TEXT FOR ANALYSIS:
★ ★ ★

Why Police Order 2002 never implemented, asks IHC

Says federal govt, ICT must explain reasons for resisting implementation of the law


Saqib Bashir May 08, 2020
PHOTO: FILE

ISLAMABAD: The Islamabad High Court (IHC) has questioned why the Police Order 2002 has not been implemented despite the fact that the objective of the law was to make one of the most important components of the criminal justice system responsive, effective and accountable to actual stakeholders.

According to a written order issued on Friday, the Police Order, 2002 “is being resisted for reasons that are required to be explained and justified by the federation as well as the administration of the Islamabad Capital Territory (ICT).

“The Police Order, 2002 came into force in the ICT on the date when the local government had assumed office in the said territory, as contemplated under sub section (3) of section 1 ibid.

“Whether there are justifiable reasons for refusing to implement the provisions of the said statute, the object whereof was to make one of the most important components of the criminal justice system responsive, effective and accountable to the actual stakeholders,” it said.

★ ★ ★

TASKS FOR THIS EXERCISE:
1. In the news report on the Police Order 2002, on which day was the court's written order issued?
2. Please copy the news report on the Police Order 2002 between "ISLAMABAD: The Islamabad" and "Capital Territory (ICT).", inclusive, and substitute "federal government" for "federation".

SUPPLIED DATA:
★ ★ ★

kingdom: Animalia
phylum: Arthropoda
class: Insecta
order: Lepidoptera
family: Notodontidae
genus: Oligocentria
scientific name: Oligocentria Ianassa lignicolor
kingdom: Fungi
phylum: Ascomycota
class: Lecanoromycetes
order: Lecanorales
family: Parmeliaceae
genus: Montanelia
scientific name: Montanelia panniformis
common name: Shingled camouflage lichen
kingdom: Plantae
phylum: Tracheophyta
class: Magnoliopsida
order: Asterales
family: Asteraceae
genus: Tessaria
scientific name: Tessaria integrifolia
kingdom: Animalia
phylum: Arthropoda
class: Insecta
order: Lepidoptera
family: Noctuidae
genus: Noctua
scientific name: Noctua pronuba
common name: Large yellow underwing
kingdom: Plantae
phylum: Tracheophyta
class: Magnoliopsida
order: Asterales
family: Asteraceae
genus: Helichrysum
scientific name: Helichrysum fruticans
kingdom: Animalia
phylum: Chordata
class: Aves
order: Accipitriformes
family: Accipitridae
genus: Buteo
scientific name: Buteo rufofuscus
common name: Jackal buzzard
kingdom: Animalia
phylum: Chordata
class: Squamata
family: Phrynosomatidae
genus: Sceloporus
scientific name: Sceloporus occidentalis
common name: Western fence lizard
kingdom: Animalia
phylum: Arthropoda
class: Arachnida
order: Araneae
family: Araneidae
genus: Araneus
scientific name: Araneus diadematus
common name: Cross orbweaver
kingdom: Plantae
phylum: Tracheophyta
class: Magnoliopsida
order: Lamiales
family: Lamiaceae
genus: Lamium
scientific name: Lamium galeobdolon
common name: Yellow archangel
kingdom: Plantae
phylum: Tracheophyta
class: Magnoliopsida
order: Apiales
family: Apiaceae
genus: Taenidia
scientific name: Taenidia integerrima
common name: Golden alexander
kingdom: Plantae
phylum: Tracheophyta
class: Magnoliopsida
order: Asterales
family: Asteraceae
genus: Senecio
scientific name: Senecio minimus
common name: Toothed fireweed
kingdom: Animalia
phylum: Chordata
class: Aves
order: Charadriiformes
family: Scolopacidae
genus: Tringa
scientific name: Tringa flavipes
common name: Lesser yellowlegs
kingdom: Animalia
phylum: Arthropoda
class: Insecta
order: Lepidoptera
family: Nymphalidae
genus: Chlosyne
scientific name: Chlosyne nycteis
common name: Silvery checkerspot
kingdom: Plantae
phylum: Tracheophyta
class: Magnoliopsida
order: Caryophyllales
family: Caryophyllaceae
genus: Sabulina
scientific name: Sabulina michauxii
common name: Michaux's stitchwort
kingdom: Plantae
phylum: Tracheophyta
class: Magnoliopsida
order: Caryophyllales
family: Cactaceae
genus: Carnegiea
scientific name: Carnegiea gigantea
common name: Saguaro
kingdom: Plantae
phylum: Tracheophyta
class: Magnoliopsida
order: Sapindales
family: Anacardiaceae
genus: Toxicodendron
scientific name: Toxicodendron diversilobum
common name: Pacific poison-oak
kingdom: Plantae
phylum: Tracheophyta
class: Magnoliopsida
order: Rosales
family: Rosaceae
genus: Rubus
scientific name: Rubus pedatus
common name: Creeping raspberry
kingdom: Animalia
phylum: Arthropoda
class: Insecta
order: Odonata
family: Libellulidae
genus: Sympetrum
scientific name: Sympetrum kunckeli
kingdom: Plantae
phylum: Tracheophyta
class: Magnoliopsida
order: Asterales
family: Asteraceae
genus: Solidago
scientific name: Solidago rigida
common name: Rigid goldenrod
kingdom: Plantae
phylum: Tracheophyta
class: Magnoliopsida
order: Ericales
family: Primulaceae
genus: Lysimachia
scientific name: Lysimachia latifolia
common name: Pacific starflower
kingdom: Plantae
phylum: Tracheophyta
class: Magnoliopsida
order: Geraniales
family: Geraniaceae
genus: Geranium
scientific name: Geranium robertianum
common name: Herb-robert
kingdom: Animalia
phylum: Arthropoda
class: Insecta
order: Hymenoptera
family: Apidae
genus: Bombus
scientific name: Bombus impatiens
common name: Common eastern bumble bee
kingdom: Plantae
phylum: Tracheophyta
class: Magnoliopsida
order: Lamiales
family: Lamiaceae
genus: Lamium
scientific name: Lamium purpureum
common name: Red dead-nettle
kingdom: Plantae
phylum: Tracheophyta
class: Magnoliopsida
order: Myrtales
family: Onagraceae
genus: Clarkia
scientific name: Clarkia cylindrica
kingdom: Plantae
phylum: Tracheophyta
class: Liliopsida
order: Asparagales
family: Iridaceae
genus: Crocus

★ ★ ★

SOLUTIONS TO THE TASKS:
1. Friday

2.
ISLAMABAD: The Islamabad High Court (IHC) has questioned why the Police Order 2002 has not been implemented despite the fact that the objective of the law was to make one of the most important components of the criminal justice system responsive, effective and accountable to actual stakeholders.

According to a written order issued on Friday, the Police Order, 2002 “is being resisted for reasons that are required to be explained and justified by the federal government as well as the administration of the Islamabad Capital Territory (ICT).